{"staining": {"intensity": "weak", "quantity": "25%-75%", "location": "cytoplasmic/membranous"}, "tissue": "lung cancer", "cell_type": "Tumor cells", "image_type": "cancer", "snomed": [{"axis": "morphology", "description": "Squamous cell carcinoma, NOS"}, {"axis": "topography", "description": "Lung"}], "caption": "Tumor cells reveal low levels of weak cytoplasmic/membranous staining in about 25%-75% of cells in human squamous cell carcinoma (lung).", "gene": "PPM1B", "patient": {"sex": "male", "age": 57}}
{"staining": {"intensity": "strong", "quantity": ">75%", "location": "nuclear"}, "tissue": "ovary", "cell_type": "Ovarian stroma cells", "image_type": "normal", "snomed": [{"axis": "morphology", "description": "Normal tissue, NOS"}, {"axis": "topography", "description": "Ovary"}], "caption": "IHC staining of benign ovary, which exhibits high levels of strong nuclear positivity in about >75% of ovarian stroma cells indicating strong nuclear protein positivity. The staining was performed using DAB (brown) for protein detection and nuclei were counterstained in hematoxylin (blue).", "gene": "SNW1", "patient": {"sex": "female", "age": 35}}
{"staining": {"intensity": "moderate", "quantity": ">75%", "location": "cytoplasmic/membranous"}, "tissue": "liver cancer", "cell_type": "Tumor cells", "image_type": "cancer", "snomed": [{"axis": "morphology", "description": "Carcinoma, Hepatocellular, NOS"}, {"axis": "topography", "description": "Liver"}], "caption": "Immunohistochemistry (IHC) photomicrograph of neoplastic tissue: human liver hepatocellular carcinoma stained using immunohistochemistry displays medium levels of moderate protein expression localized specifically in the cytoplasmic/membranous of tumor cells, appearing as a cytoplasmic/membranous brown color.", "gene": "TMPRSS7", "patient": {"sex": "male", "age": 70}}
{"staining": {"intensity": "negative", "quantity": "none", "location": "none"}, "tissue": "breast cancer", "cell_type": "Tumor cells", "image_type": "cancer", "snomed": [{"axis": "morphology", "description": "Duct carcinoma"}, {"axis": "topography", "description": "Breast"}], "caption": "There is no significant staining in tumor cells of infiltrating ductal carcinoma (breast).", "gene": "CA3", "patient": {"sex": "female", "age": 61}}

■ ■ ■ ■ ■

What needs to be done: Return the whole listing above verbatim.

Reply:
{"staining": {"intensity": "weak", "quantity": "25%-75%", "location": "cytoplasmic/membranous"}, "tissue": "lung cancer", "cell_type": "Tumor cells", "image_type": "cancer", "snomed": [{"axis": "morphology", "description": "Squamous cell carcinoma, NOS"}, {"axis": "topography", "description": "Lung"}], "caption": "Tumor cells reveal low levels of weak cytoplasmic/membranous staining in about 25%-75% of cells in human squamous cell carcinoma (lung).", "gene": "PPM1B", "patient": {"sex": "male", "age": 57}}
{"staining": {"intensity": "strong", "quantity": ">75%", "location": "nuclear"}, "tissue": "ovary", "cell_type": "Ovarian stroma cells", "image_type": "normal", "snomed": [{"axis": "morphology", "description": "Normal tissue, NOS"}, {"axis": "topography", "description": "Ovary"}], "caption": "IHC staining of benign ovary, which exhibits high levels of strong nuclear positivity in about >75% of ovarian stroma cells indicating strong nuclear protein positivity. The staining was performed using DAB (brown) for protein detection and nuclei were counterstained in hematoxylin (blue).", "gene": "SNW1", "patient": {"sex": "female", "age": 35}}
{"staining": {"intensity": "moderate", "quantity": ">75%", "location": "cytoplasmic/membranous"}, "tissue": "liver cancer", "cell_type": "Tumor cells", "image_type": "cancer", "snomed": [{"axis": "morphology", "description": "Carcinoma, Hepatocellular, NOS"}, {"axis": "topography", "description": "Liver"}], "caption": "Immunohistochemistry (IHC) photomicrograph of neoplastic tissue: human liver hepatocellular carcinoma stained using immunohistochemistry displays medium levels of moderate protein expression localized specifically in the cytoplasmic/membranous of tumor cells, appearing as a cytoplasmic/membranous brown color.", "gene": "TMPRSS7", "patient": {"sex": "male", "age": 70}}
{"staining": {"intensity": "negative", "quantity": "none", "location": "none"}, "tissue": "breast cancer", "cell_type": "Tumor cells", "image_type": "cancer", "snomed": [{"axis": "morphology", "description": "Duct carcinoma"}, {"axis": "topography", "description": "Breast"}], "caption": "There is no significant staining in tumor cells of infiltrating ductal carcinoma (breast).", "gene": "CA3", "patient": {"sex": "female", "age": 61}}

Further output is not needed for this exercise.